The Nakuru High Court has held that a spouse's role as administrator of their deceased partner's estate is not automatic.
Justice Teresia Matheka stated in a historic judgment on Tuesday that a spouse must show why they are entitled to management of the estate rather than the other dependents.
She stated that the court will grant letters of administration to main dependents who can demonstrate that they are better qualified than the others.
She went on to say that being a single spouse does not offer you an edge over your peers.
"Spouses felt more entitled to seize control of the assets when their partners died because of the law, culture, and hierarchy." They must, however, show in court that they are the most prepared to handle their [partners'] assets," Justice Matheka declared.
She was making a decision on a request by the widow of former Rongai MP Kibowen Komen to be appointed administrator of her husband's estate.
Ms Rachael Komen stated in the request that she was the most qualified because she was the sole surviving widow of the late MP.
Ms Komen requested that a grant given to her dead stepson Stephen Kiptui on July 31, 2018 be canceled and a fresh grant be given to her.

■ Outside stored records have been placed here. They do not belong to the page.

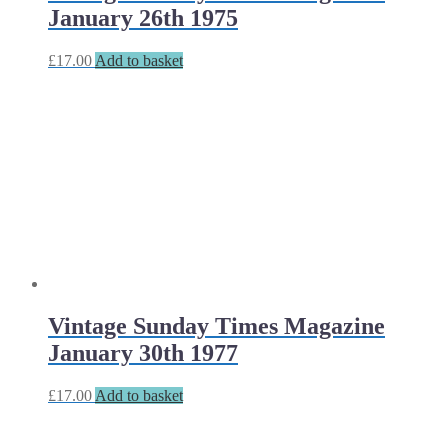
January 26th 1975
£
17.00
Add to basket
Vintage Sunday Times Magazine
January 30th 1977
£
17.00
Add to basket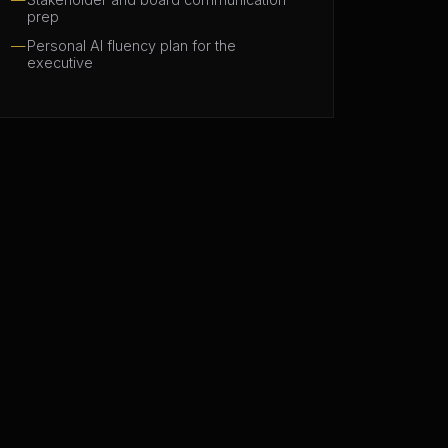
prep
Personal AI fluency plan for the
executive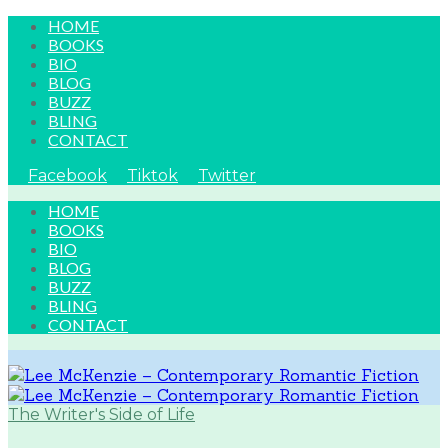
HOME
BOOKS
BIO
BLOG
BUZZ
BLING
CONTACT
Facebook
Tiktok
Twitter
HOME
BOOKS
BIO
BLOG
BUZZ
BLING
CONTACT
The Writer's Side of Life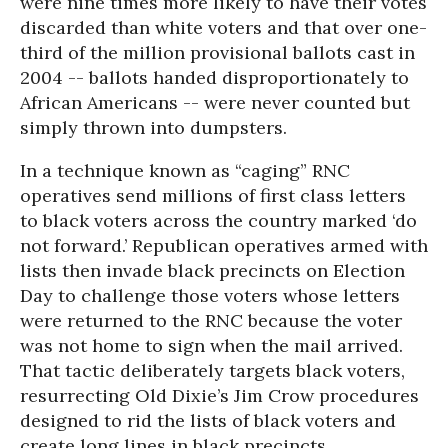
were nine times more likely to have their votes
discarded than white voters and that over one-
third of the million provisional ballots cast in
2004 -- ballots handed disproportionately to
African Americans -- were never counted but
simply thrown into dumpsters.
In a technique known as “caging” RNC
operatives send millions of first class letters
to black voters across the country marked ‘do
not forward.’ Republican operatives armed with
lists then invade black precincts on Election
Day to challenge those voters whose letters
were returned to the RNC because the voter
was not home to sign when the mail arrived.
That tactic deliberately targets black voters,
resurrecting Old Dixie’s Jim Crow procedures
designed to rid the lists of black voters and
create long lines in black precincts.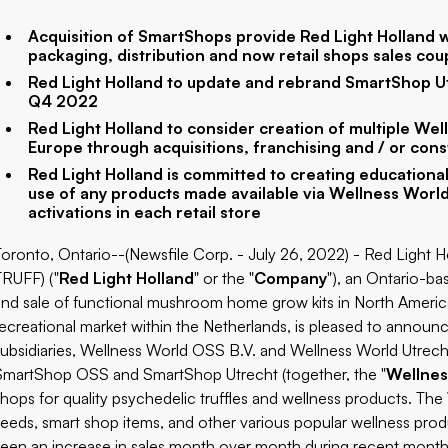
Acquisition of SmartShops provide Red Light Holland wi
packaging, distribution and now retail shops sales cou
Red Light Holland to update and rebrand SmartShop U
Q4 2022
Red Light Holland to consider creation of multiple W
Europe through acquisitions, franchising and / or cons
Red Light Holland is committed to creating educational
use of any products made available via Wellness Worl
activations in each retail store
Toronto, Ontario--(Newsfile Corp. - July 26, 2022) - Red Light 
TRUFF) ("
Red Light Holland
" or the "
Company
"), an Ontario-b
and sale of functional mushroom home grow kits in North America,
recreational market within the Netherlands, is pleased to annou
subsidiaries, Wellness World OSS B.V. and Wellness World Utrecht B
SmartShop OSS and SmartShop Utrecht (together, the "
Wellnes
shops for quality psychedelic truffles and wellness products. Th
seeds, smart shop items, and other various popular wellness pro
seen an increase in sales month over month during recent month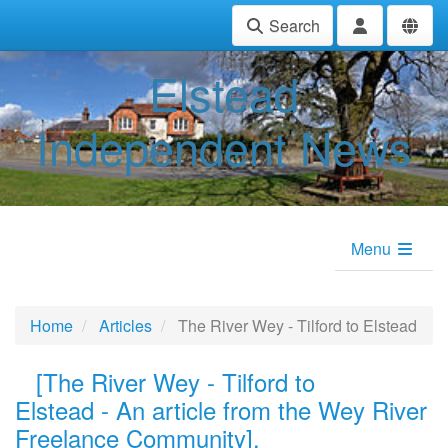
Search
Elstead
Independent News
Menu
Home
Articles
The River Wey - Tilford to Elstead
[
The River Wey - Tilford
to
Elstead
-
An article from the Wey River
Freelance Community].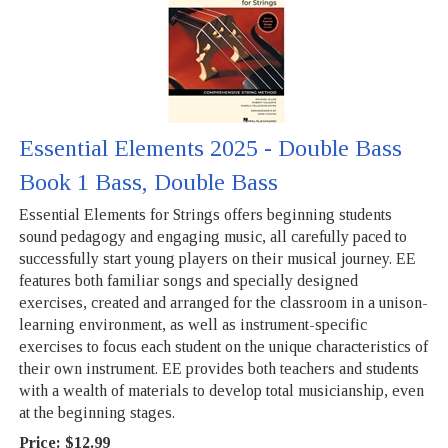
Essential Elements 2025 - Double Bass
Book 1 Bass, Double Bass
Essential Elements for Strings offers beginning students
sound pedagogy and engaging music, all carefully paced to
successfully start young players on their musical journey. EE
features both familiar songs and specially designed
exercises, created and arranged for the classroom in a unison-
learning environment, as well as instrument-specific
exercises to focus each student on the unique characteristics of
their own instrument. EE provides both teachers and students
with a wealth of materials to develop total musicianship, even
at the beginning stages.
Price:
$12.99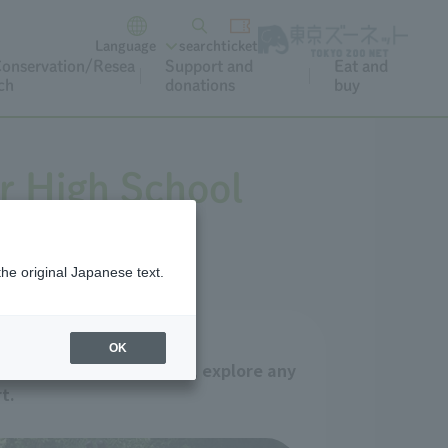
Language
search
ticket
onservation/Resea
Support and
Eat and
ch
donations
buy
r High School
the original Japanese text.
OK
itan Zoos and Aquariums, explore any
t.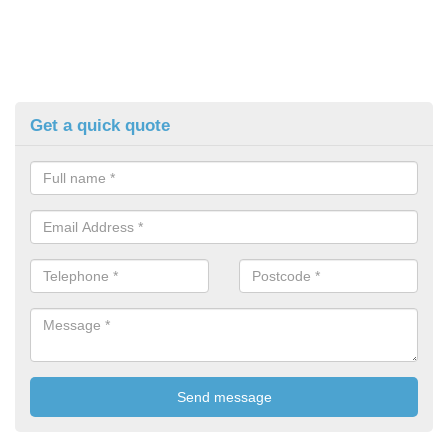
Get a quick quote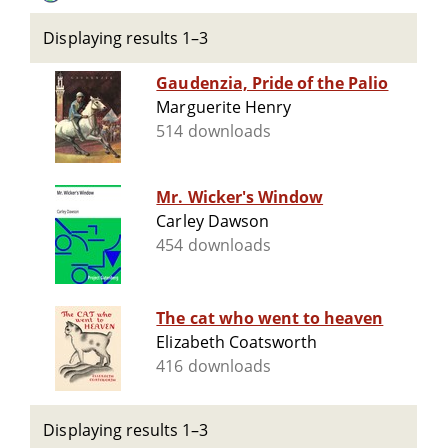
Displaying results 1–3
Gaudenzia, Pride of the Palio
Marguerite Henry
514 downloads
Mr. Wicker's Window
Carley Dawson
454 downloads
The cat who went to heaven
Elizabeth Coatsworth
416 downloads
Displaying results 1–3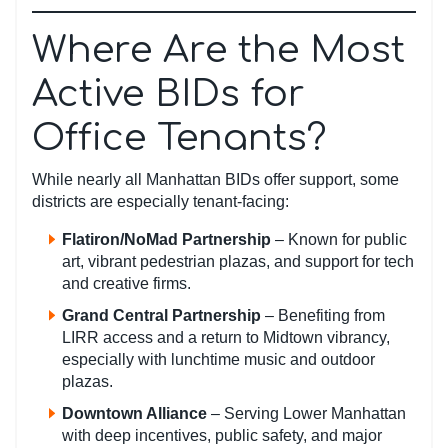
Where Are the Most
Active BIDs for
Office Tenants?
While nearly all Manhattan BIDs offer support, some
districts are especially tenant-facing:
Flatiron/NoMad Partnership
– Known for public
art, vibrant pedestrian plazas, and support for tech
and creative firms.
Grand Central Partnership
– Benefiting from
LIRR access and a return to Midtown vibrancy,
especially with lunchtime music and outdoor
plazas.
Downtown Alliance
– Serving Lower Manhattan
with deep incentives, public safety, and major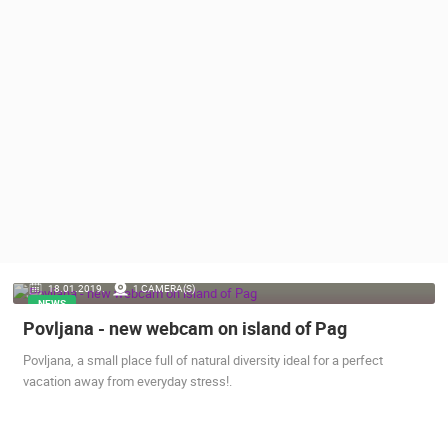
PRESS
CLIPPING,
PRIZES
AND
AWARDS
DONATE
FOR NEW
WEBCAMS
TERMS OF
USE
PRIVACY
18.01.2019.
1 CAMERA(S)
POLICY
NEWS
Povljana - new webcam on island of Pag
BANNERS
Povljana, a small place full of natural diversity ideal for a perfect
vacation away from everyday stress!.
HRVATSKI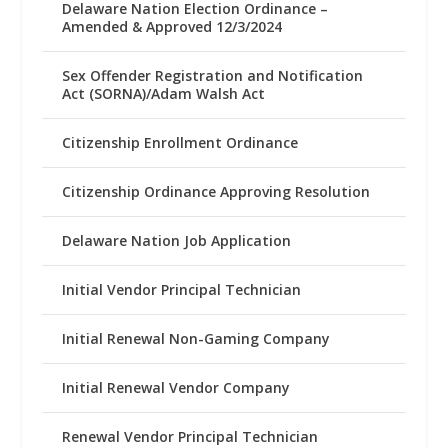
Delaware Nation Election Ordinance –
Amended & Approved 12/3/2024
Sex Offender Registration and Notification
Act (SORNA)/Adam Walsh Act
Citizenship Enrollment Ordinance
Citizenship Ordinance Approving Resolution
Delaware Nation Job Application
Initial Vendor Principal Technician
Initial Renewal Non-Gaming Company
Initial Renewal Vendor Company
Renewal Vendor Principal Technician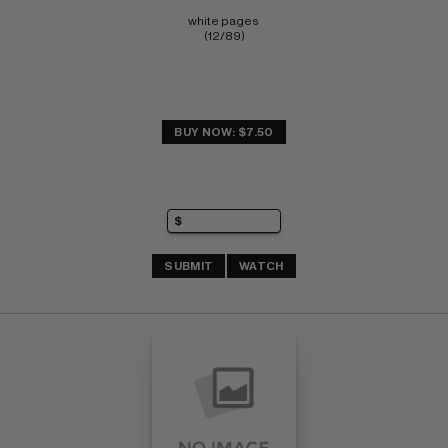
white pages 
(12/89)
BUY NOW: $7.50
SUBMIT
WATCH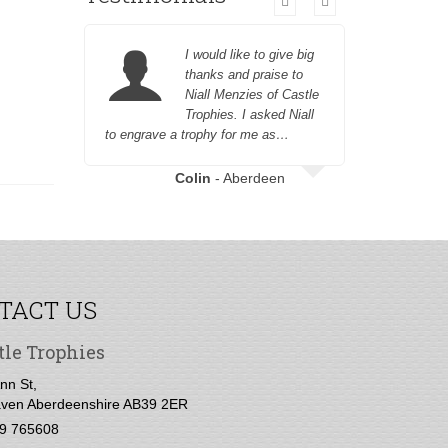
I would like to give big
thanks and praise to
Niall Menzies of Castle
Trophies. I asked Niall
to engrave a trophy for me as…
Aboyne G
Colin
- Aberdeen
TACT US
tle Trophies
nn St,
ven Aberdeenshire AB39 2ER
9 765608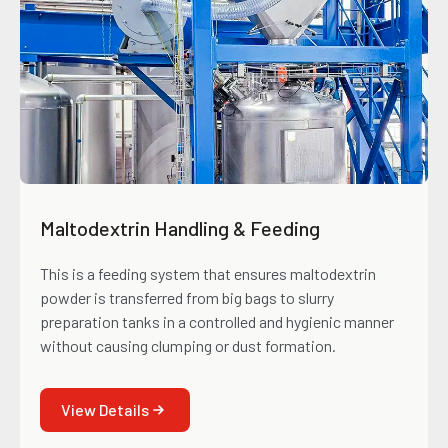
Maltodextrin Handling & Feeding
This is a feeding system that ensures maltodextrin
powder is transferred from big bags to slurry
preparation tanks in a controlled and hygienic manner
without causing clumping or dust formation.
View Details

James Bowen and Emmanuel Kibet, her grandchildren, were to be named co-administrators.
But Justice Matheka ruled her ineligible because when she resigned as an administrator in 2017, she gave up her powers.
Ms Komen did not present any evidence to back her wish to take over as administrator and replace one of her grandchildren who had been recommended, she said.
Instead, the judge nominated four of Mr Komen's grandchildren as joint administrators and gave them the award and confirmation of grant.
Spouses and children of the dead partner are classified as principal dependents under Section 29 (1) of the Law of Succession Act, whether or not they were supported by the latter before to death.
The dependents must also demonstrate that they are the best candidates to manage the estate.
However, Justice Matheka pointed out that in the absence of a written will, the court is required to employ a priority list to identify the administrator under Section 66 of the Act.
When a person dies without leaving a will, the Act states that "the court shall have final discretion as to the person/s to whom a grant of letters of administration should be awarded."
The court will choose estate administrators from among the estate's surviving spouses, children, and other beneficiaries.